How to prove this language is not context free?

$$L=\{a^{nm} \mid \text{n and m are prime numbers}\}$$

How can i prove $L$ is not context free? I tried pumping lemma but couldn't find an i that $uv^ixy^iz \notin L$.

Any idea or hint on how to prove this?

A simple proof consists to use Parikh's theorem, which states that the commutative image of a context-free language is semilinear. In your case, this theorem implies that if your language is context-free, then the set $$\{nm \mid \text{n and m are prime numbers} \}$$ is a finite union of arithmetic progressions, or equivalently, that your language is regular. Now, if your language were regular, its intersection with the regular language $(a^2)^*$ would also be regular, that is, the language $$\{ (a^2)^p \mid \text{p is a prime number} \}$$ would be regular. You should now be able to show that this is not the case.

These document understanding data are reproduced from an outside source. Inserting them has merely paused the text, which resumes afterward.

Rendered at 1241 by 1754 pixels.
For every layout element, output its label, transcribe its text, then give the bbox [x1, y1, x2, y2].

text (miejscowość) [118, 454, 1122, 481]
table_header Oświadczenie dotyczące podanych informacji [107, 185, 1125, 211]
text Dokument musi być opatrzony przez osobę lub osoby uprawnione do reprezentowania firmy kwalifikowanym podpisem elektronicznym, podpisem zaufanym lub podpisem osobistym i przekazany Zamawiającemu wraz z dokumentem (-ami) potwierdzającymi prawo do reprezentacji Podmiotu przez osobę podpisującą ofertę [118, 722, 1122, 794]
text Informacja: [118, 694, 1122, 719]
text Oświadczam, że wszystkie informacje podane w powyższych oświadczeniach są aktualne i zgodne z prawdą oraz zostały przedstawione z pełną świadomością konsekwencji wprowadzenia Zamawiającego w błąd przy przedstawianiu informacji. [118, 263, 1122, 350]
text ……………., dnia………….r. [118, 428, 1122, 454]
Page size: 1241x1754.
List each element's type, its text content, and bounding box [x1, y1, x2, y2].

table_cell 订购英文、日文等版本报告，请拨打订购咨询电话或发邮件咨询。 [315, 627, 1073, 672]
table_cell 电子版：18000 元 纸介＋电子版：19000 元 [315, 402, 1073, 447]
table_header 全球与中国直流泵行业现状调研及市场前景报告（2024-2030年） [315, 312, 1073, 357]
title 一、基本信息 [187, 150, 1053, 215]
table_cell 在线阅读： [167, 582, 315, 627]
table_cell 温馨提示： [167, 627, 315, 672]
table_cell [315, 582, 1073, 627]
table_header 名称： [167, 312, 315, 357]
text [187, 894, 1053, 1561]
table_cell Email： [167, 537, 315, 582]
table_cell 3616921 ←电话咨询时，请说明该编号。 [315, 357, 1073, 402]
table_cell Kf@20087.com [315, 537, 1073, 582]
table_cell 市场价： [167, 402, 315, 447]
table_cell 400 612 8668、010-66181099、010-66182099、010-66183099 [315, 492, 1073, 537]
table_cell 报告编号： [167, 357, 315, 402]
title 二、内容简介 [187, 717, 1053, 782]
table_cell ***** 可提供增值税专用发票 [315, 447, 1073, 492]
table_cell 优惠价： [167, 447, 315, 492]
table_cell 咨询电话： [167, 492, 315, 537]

We want to prove that, for arbitrarily large integers $n$ such that $n$ is the product of two primes, and for all non-negative integers $a,b,c,d, h$ such that $$\begin{cases}a+b+c+d+h=n\\ b+d\ge1\end{cases}$$

there is a positive integer $k$ such that $a+b+c+k(b+d)$ is not the product of two primes.

Since all the info is condensed in $a+b+c=u$ and $b+d=v$, we may just be looking for a $k$ for each $v$ and $u$ such that $u+v=n$ and $v\ge 1$.

Consider three distinct primes $p_1,p_2,p_3$ which do not divide $v$. You want to find $k$ such that $$kv+u\equiv 0\pmod {p_1p_2p_3}$$

Since $v\in \Bbb Z_{p_1p_2p_3}^*$, this is always possible. Explicitly, any positive integer in the form $$k\equiv -u\cdot v^{(p_1-1)(p_2-1)(p_3-1)-1}\pmod {p_1p_2p_3}$$ works. For instance, $k=(p_1^np_2p_3-u)\cdot v^{(p_1-1)(p_2-1)(p_3-1)}$.